本UPSは小形、軽量、低騒音を実現し、コンピュータ室やオフィスなどへの設置を可能とした。
加護谷隆己,篠原 潤一,柴山 國夫
小形コンピュータ応用機器の普及・拡大に伴い、ミニUPS(無停電電源装置)の需要が急速に高まっている。最近、この種のUPSには、出力特性の高性能化に加えて、入力側の特性改善も求められるようになっている。

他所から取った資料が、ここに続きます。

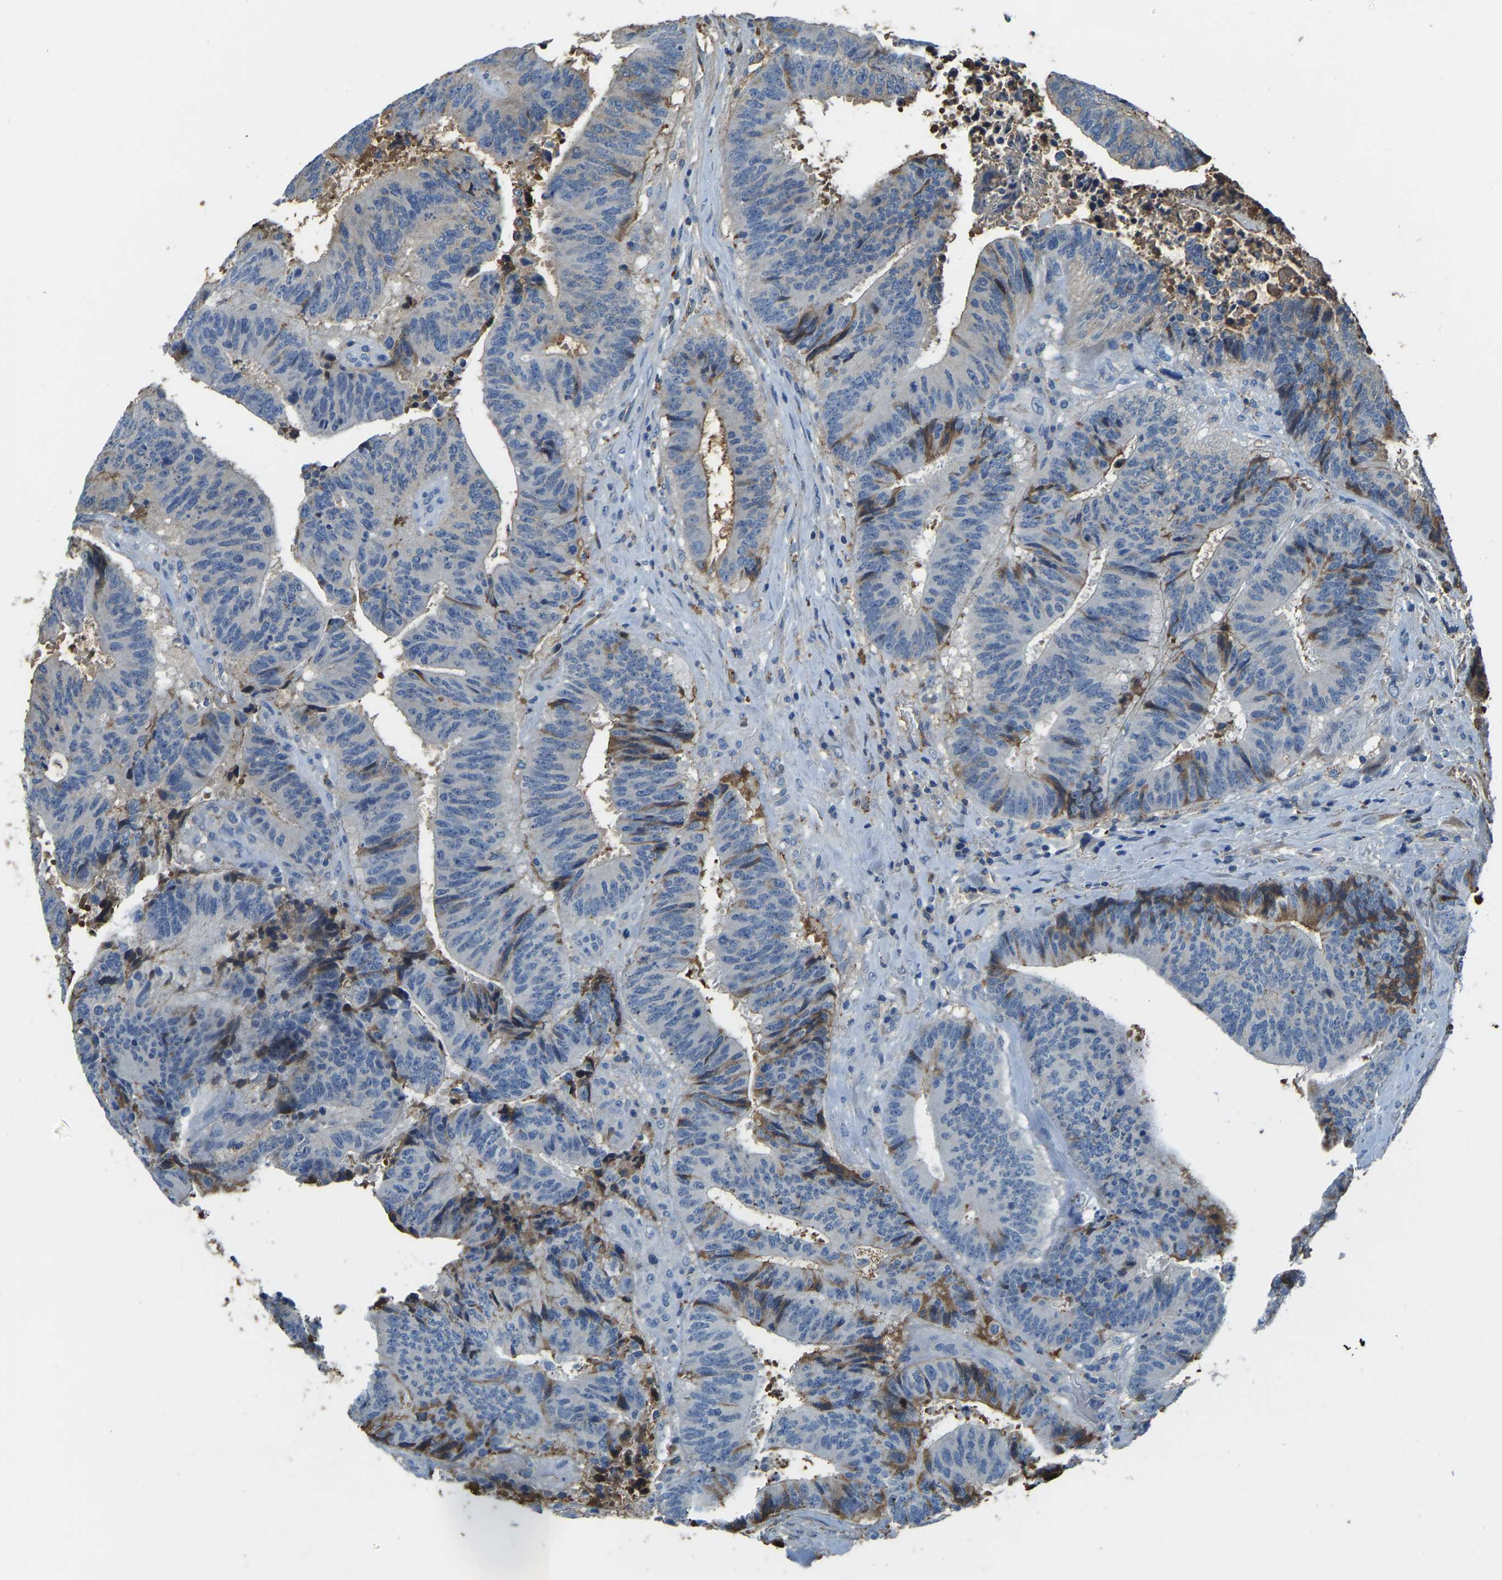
{"staining": {"intensity": "weak", "quantity": "<25%", "location": "cytoplasmic/membranous"}, "tissue": "colorectal cancer", "cell_type": "Tumor cells", "image_type": "cancer", "snomed": [{"axis": "morphology", "description": "Adenocarcinoma, NOS"}, {"axis": "topography", "description": "Rectum"}], "caption": "Immunohistochemical staining of human adenocarcinoma (colorectal) shows no significant expression in tumor cells. The staining is performed using DAB (3,3'-diaminobenzidine) brown chromogen with nuclei counter-stained in using hematoxylin.", "gene": "THBS4", "patient": {"sex": "male", "age": 72}}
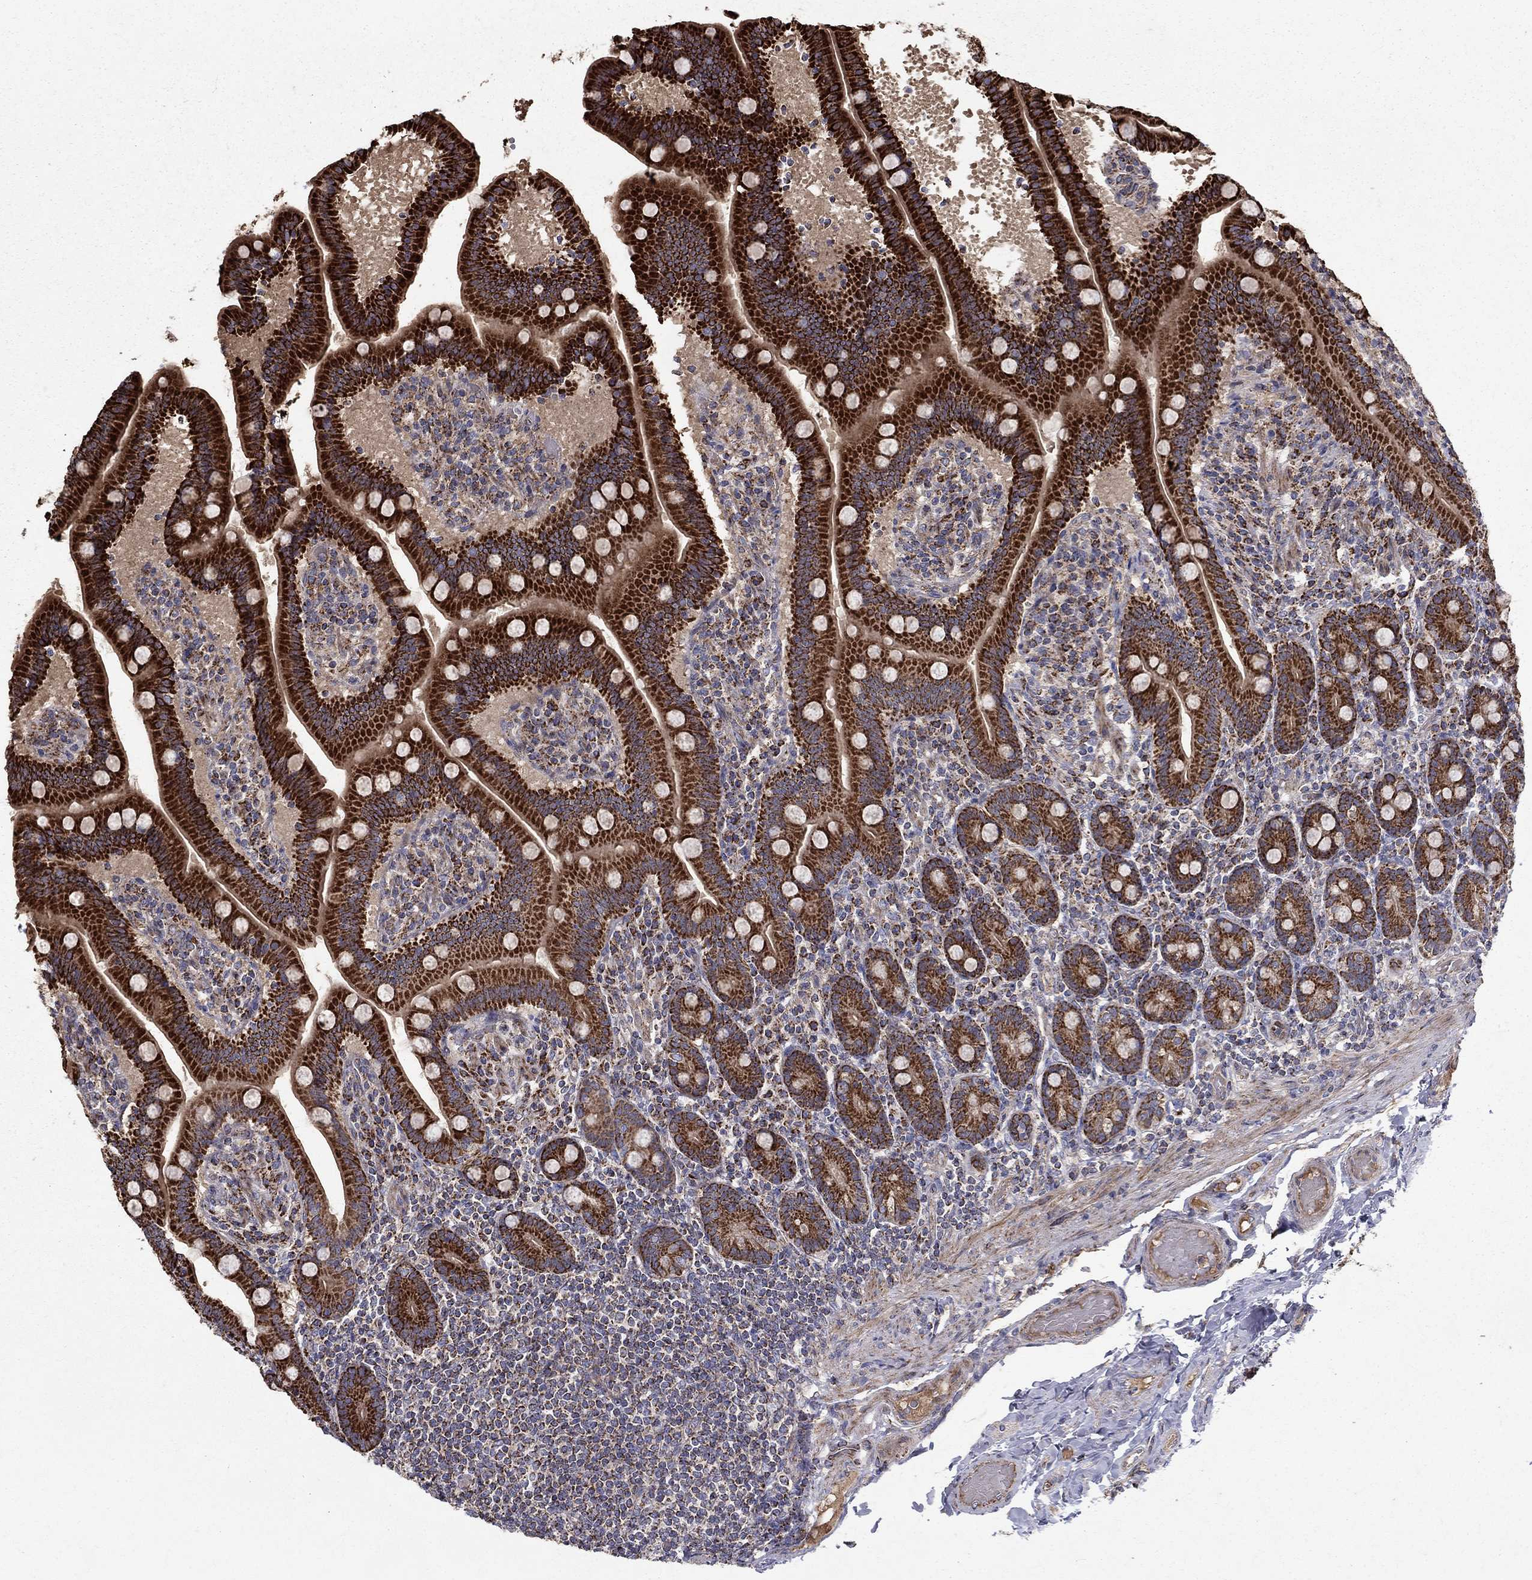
{"staining": {"intensity": "strong", "quantity": ">75%", "location": "cytoplasmic/membranous"}, "tissue": "small intestine", "cell_type": "Glandular cells", "image_type": "normal", "snomed": [{"axis": "morphology", "description": "Normal tissue, NOS"}, {"axis": "topography", "description": "Small intestine"}], "caption": "Immunohistochemical staining of normal human small intestine shows >75% levels of strong cytoplasmic/membranous protein expression in about >75% of glandular cells.", "gene": "NDUFS8", "patient": {"sex": "male", "age": 66}}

富士電機ではこれらのニーズにこたえて、高周波スイッチング整流回路と高周波PWMインバータ回路を組み合わせ、優れた出力特性を持つと同時に、高調波をほとんど含まない高品質の入力電流を流す小形で高性能なミニUPSを開発した。本稿では、その仕様、特長、回路構成および特性を紹介する。
大久保秀法,松原 正剛,菊地 充
高度情報化が進むなかで、コンピュータは社会の隅々にまで普及し続けている。コンピュータなどに適用されるUPS(無停電電源装置)は、特に高い信頼性と長期にわたる高品質の維持を要求されている。このためUPS用モニタ装置を開発した。このモニタ装置は、産業用マイクロステーション(L25)を使用し、メンテナンスの高度化、予防保全の充実化、故障復旧の早期化を可能にした。
松良 正則,高野 安人
本ビルは、オンラインコンピュータビルとして建設され、365日24時間稼動のビルとして運用されている。本稿では、このような稼動条件のコンピュータシステムを支えるUPS(無停電電源装置)および受変電設備の構成、機能などについて設備事例をもとに紹介する。併せて、関連設備のコージェネレーションシステムおよび中央監視設備の概要についても紹介する。
小端 伸二,木田 和幸,安田 哲夫
今回開発した空港用400Hz電源装置は、パワートランジスタ方式の静止形である。特徴は、高効率、高信頼度、保守が容易であることはもちろん、ケーブルドロップ補償機能、入力瞬時停電保護機能、そして入力高調派電流対策の12相整流方式を採用していることである。
また、整流器設備を1か所に置き、多数の400Hzインバータを分散配置した直流入力形400Hz電源装置も開発したので、併せて紹介する。
荒井 範弘,木戸口秀隆,田中 正則
近年、計装設備へのコンピュータ導入が急速に進展し、計装用電源に対して、出力電圧のひずみの低減や低騒音化、小形・軽量化といった要求が強い。こうした背景から、MOSFETモジュールを採用して高性能化を図った計装用新形単相CVCFを開発した。
本稿ではその特長、仕様、回路構成、および試験結果について紹介する。
清水 敏久,篠原 潤一,山田 隆二
近年、需要が急速に増大しつつあるオフィス設置用のUPS(無停電電源装置)には、電気的性能の向上に加え、小形・軽量化、低騒音化、低価格化が求められている。
富士電機では、これらの要求にこたえるために、高周波技術を適用したUPSの基礎研究を行っている。
本稿では、最新の高周波技術を適用した高周波リンクDC-DCコンバータ式UPS(三相50kVA出力)と高周波リンクサイクロコンバータ式UPS(単相10kVA出力)の試作・研究例を紹介する。